**Task description**
In the text on file discovery, give the passage from "The following graphic" to "the inventoried data." again with "processing set" replaced by "processing job" throughout.

**Page text**
Discovering files

Discovery is the phase of processing in which the processing engine retrieves deeper levels of metadata not accessible during Inventory and prepares files for publishing to a workspace.

Note: Your environment has been enabled to dynamically scale your Invariant worker servers dependent on load. Sustained activity is automatically detected by the system, and Relativity will add workers to handle this work. Once the work is done, they will automatically scale back down. This feature is continually being improved to be smarter about when we add workers and how many we add.

The following graphic depicts how discovery fits into the basic workflow used to reduce the file size of a data set through processing. This workflow assumes that you are applying some method of deNIST and deduplication.

File size reduction through processing diagram

The following is a typical workflow that incorporates discovery:

  1. Create a processing set or select an existing set.
  2. Add data sources to the processing set.
  3. Inventory the files in that processing set to extract top-level metadata.
  4. Apply filters to the inventoried data.
  5. Run discovery on the refined data.
  6. Publish the discovered files to the workspace.

Running file discovery

To start discovery click Discover Files on the processing set console. You can click this whether or not you have inventoried or filtered your files.

[Dataset excerpts]
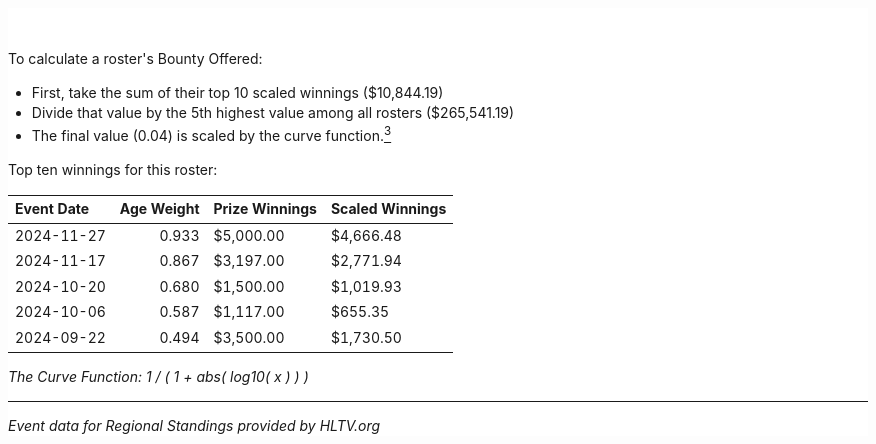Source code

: <br />
<span id="table2"></span><br />
To calculate a roster's Bounty Offered:<br />

- First, take the sum of their top 10 scaled winnings ($10,844.19)
- Divide that value by the 5th highest value among all rosters ($265,541.19)
- The final value (0.04) is scaled by the curve function.[<sup>3</sup>](#curveFunction)

Top ten winnings for this roster:<br />

| Event Date | Age Weight | Prize Winnings | Scaled Winnings |
| :- | -: | :- | :- |
| 2024-11-27 |      0.933 | $5,000.00      | $4,666.48       |
| 2024-11-17 |      0.867 | $3,197.00      | $2,771.94       |
| 2024-10-20 |      0.680 | $1,500.00      | $1,019.93       |
| 2024-10-06 |      0.587 | $1,117.00      | $655.35         |
| 2024-09-22 |      0.494 | $3,500.00      | $1,730.50       |


<span id="curveFunction"></span>_The Curve Function: 1 / ( 1 + abs( log10( x ) ) )_<br />

---
_Event data for Regional Standings provided by HLTV.org_<br />
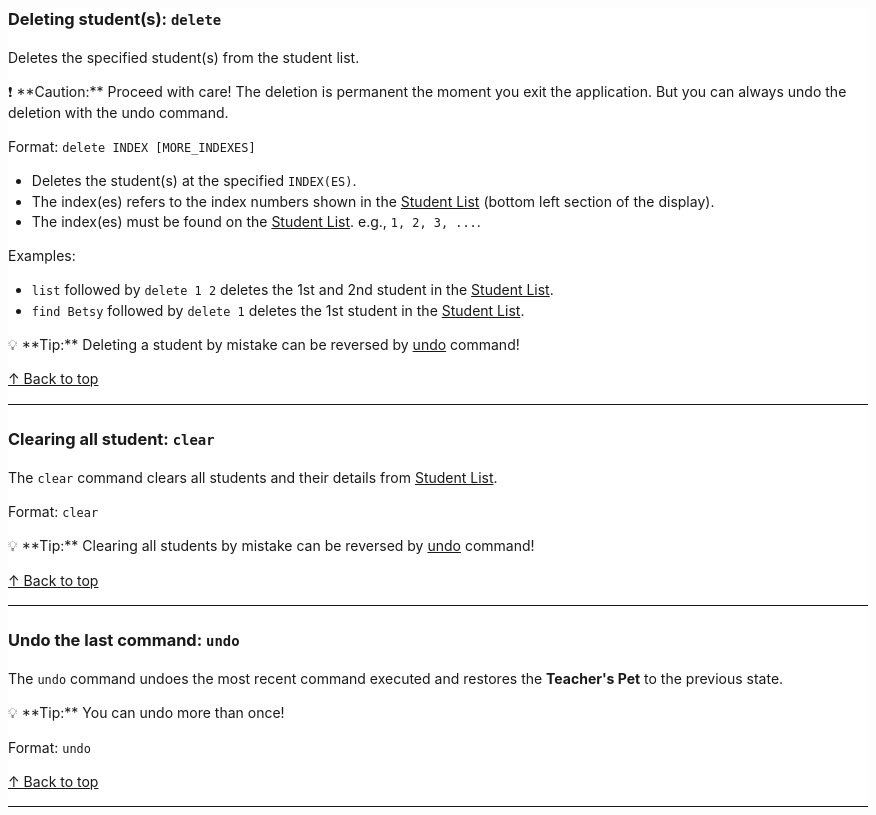 
### Deleting student(s): `delete`

Deletes the specified student(s) from the student list.

<div markdown="span" class="alert alert-danger">❗ **Caution:** Proceed with care! The deletion is permanent the moment you exit the application.
But you can always undo the deletion with the undo command.
</div>

Format: `delete INDEX [MORE_INDEXES]`

- Deletes the student(s) at the specified `INDEX(ES)`.
- The index(es) refers to the index numbers shown in the [Student List](#ui-overview) (bottom left section of the display).
- The index(es) must be found on the [Student List](#ui-overview). e.g., `1, 2, 3, ...`.

Examples:
- `list` followed by `delete 1 2` deletes the 1st and 2nd student in the [Student List](#ui-overview).
- `find Betsy` followed by `delete 1` deletes the 1st student in the [Student List](#ui-overview).

<div markdown="span" class="alert alert-success">💡 **Tip:** Deleting a student by mistake can be reversed by 
<a href="#undo-the-last-command-undo">undo</a> command!
</div>

[↑ Back to top](#table-of-contents)

---

### Clearing all student: `clear`

The `clear` command clears all students and their details from [Student List](#ui-overview).

Format: `clear`

<div markdown="span" class="alert alert-success">💡 **Tip:** Clearing all students by mistake can be reversed by 
<a href="#undo-the-last-command-undo">undo</a> command!
</div>

[↑ Back to top](#table-of-contents)

---

### Undo the last command: `undo`

The `undo` command undoes the most recent command executed and restores the **Teacher's Pet** to the previous state.

<div markdown="span" class="alert alert-success">💡 **Tip:** You can undo more than once!
</div>

Format: `undo`

[↑ Back to top](#table-of-contents)

---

**Exercise response**
The following graphic depicts how discovery fits into the basic workflow used to reduce the file size of a data set through processing. This workflow assumes that you are applying some method of deNIST and deduplication.

File size reduction through processing diagram

The following is a typical workflow that incorporates discovery:

  1. Create a processing job or select an existing set.
  2. Add data sources to the processing job.
  3. Inventory the files in that processing job to extract top-level metadata.
  4. Apply filters to the inventoried data.